Confiscation Orders: Criminal Justice System
HC 738, Report by the Comptroller and Auditor General
- National Audit Office (NAO)
- TSO (The Stationery Office)
'Confiscation Orders: Criminal Justice System (HC 738)' examines the use of confiscation orders in cases of fraud. The report finds that the government has no overall coherent strategy for confiscation orders and this fundamentally undermines the process for confiscating assets.
The annual amount of fraud perpetrated by criminals in England and Wales has been estimated by the National Fraud Authority as some £52 billion.
In 2012-13, 673,000 offenders were convicted of a crime, many of which had a financial element, yet only 6,400 confiscation orders were set. On this basis, it has been further estimated that, out of every £100 generated by the criminal economy, £99.65 was kept by the perpetrators.
Without the government knowing what constitutes the overall success of its policy, the bodies involved have no way of knowing which criminals or court cases should be prioritized for confiscation activity.
Action was not taken early enough in many cases and this, together with out-of-date ICT systems, data errors and poor joint working, hampers the efficiency and effectiveness of enforcing confiscation orders. Throughout the criminal justice system, there is insufficient awareness of the proceeds of crime and its potential impact.
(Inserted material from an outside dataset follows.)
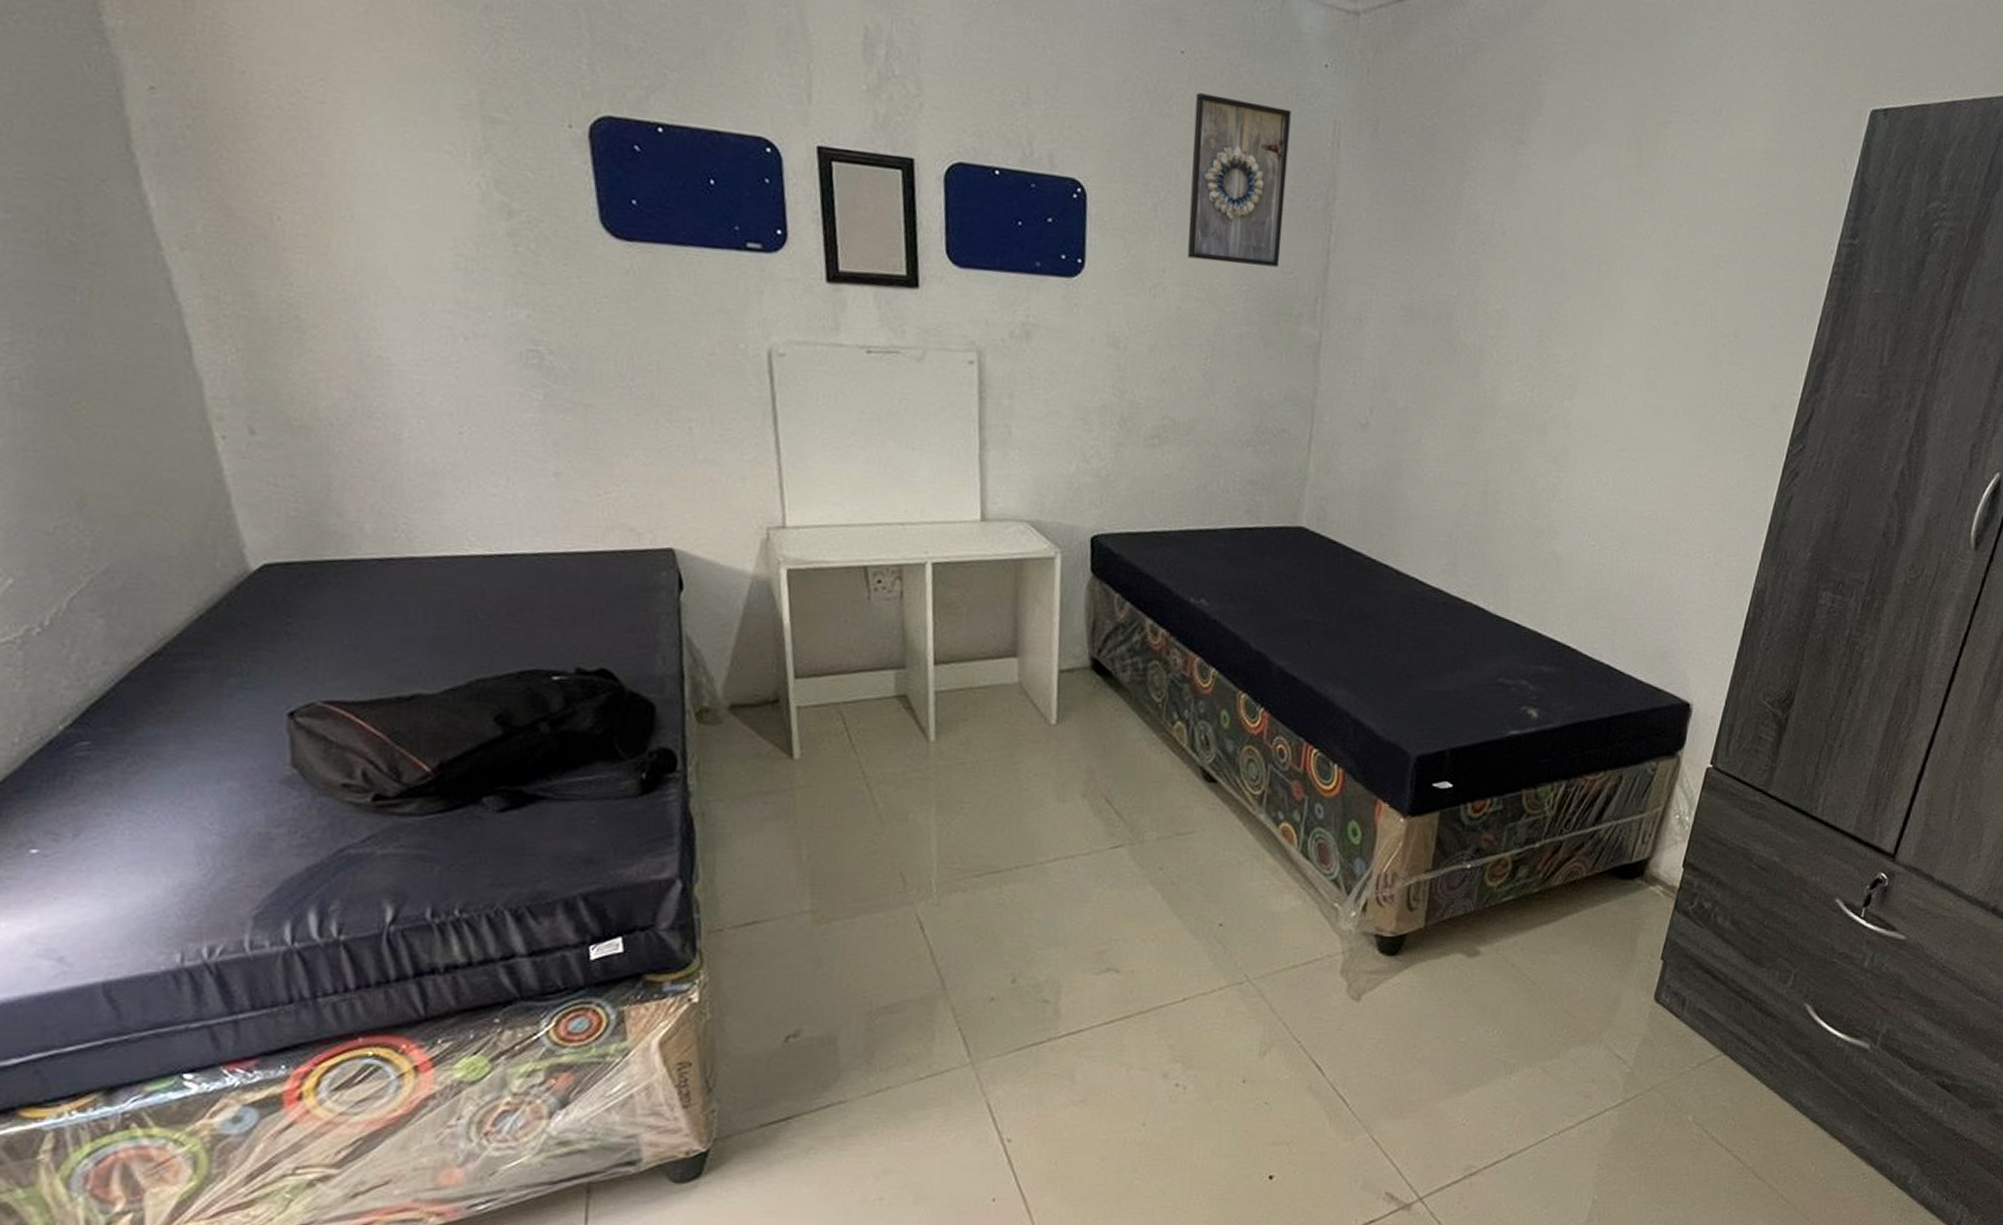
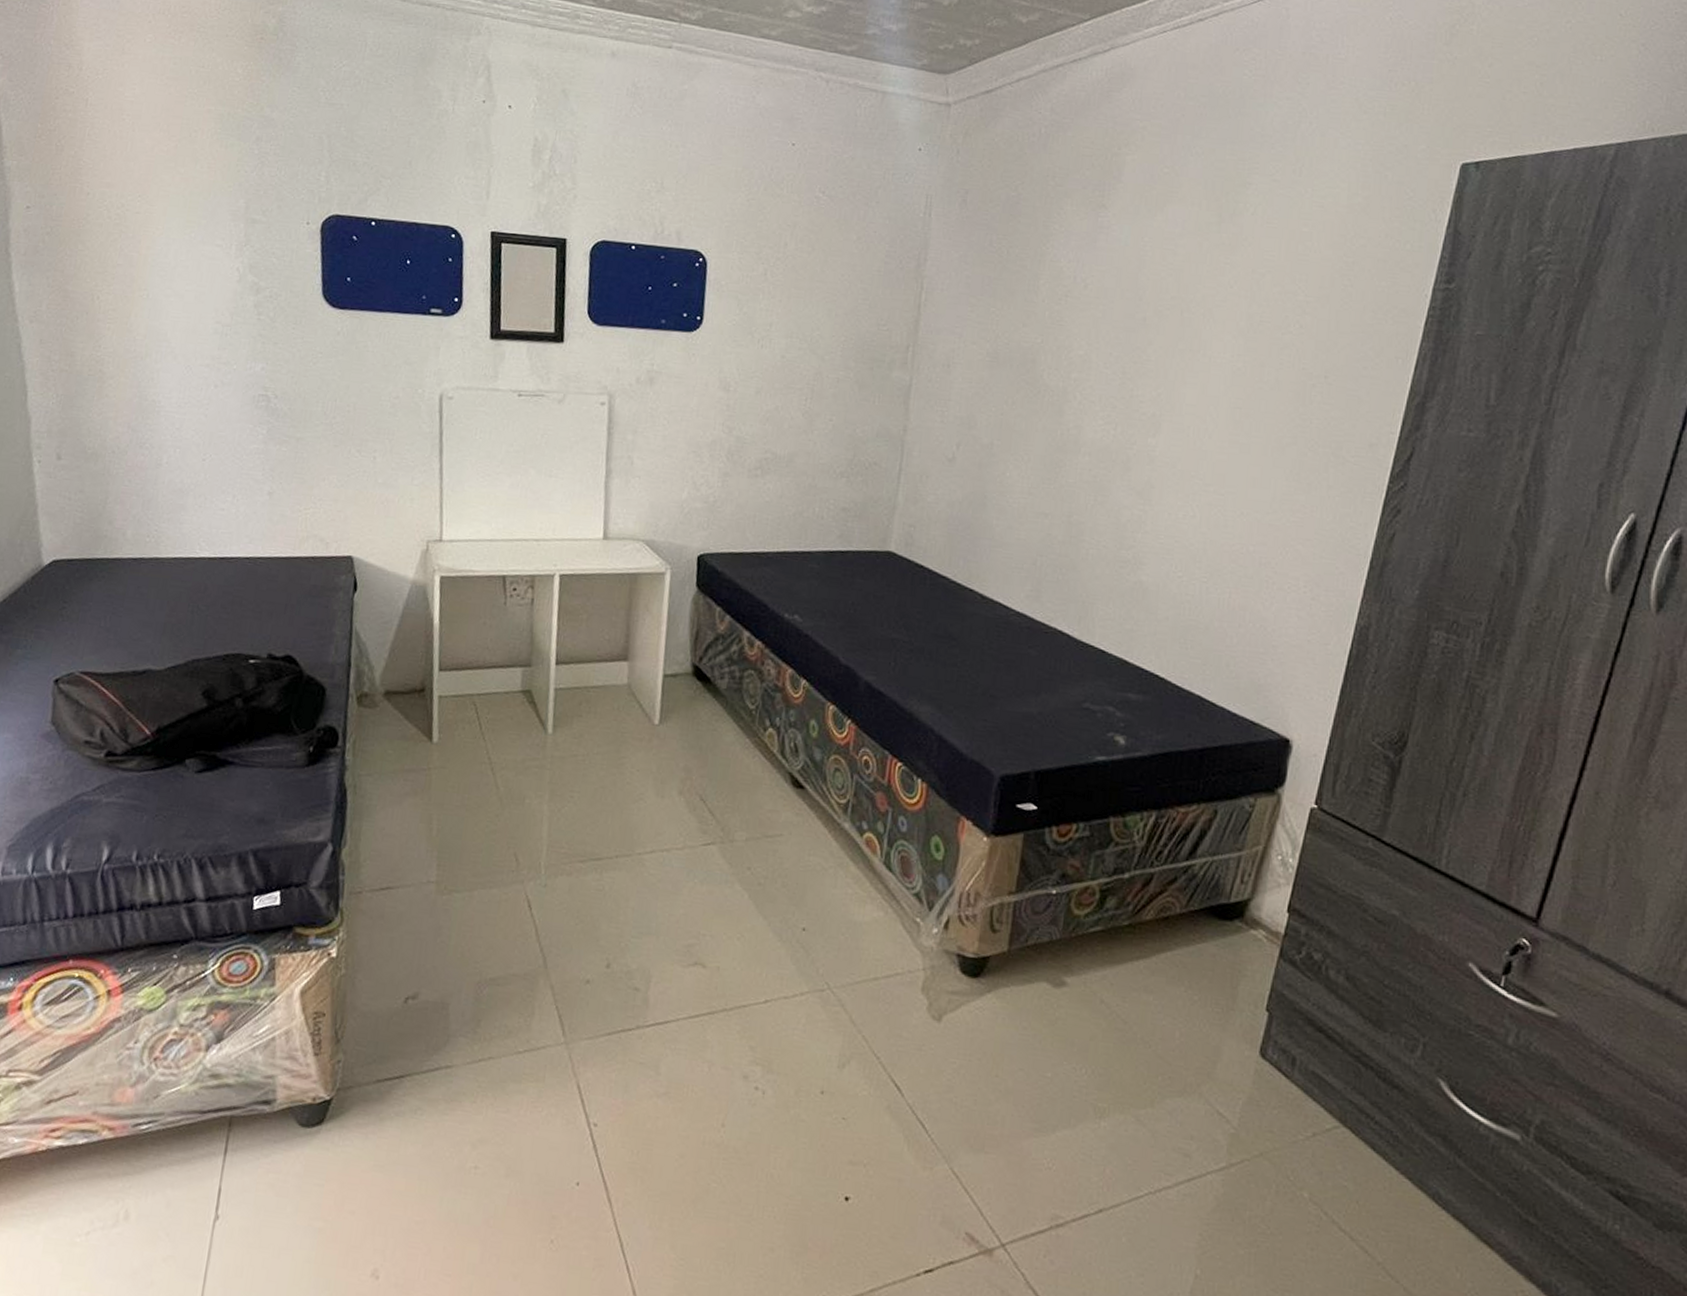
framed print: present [1187,93,1291,267] -> none [792,176,888,321]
Confiscation orders have a low profile within law enforcement agencies, with low awareness of financial legislation outside specialist teams. This results in many cases not being considered for confiscation. Owing to a lack of data and agreed success criteria, it is impossible to make meaningful cost-benefit assessments of the enforcement of different orders. Where confiscation orders are made and not paid, the main sanctions do not work.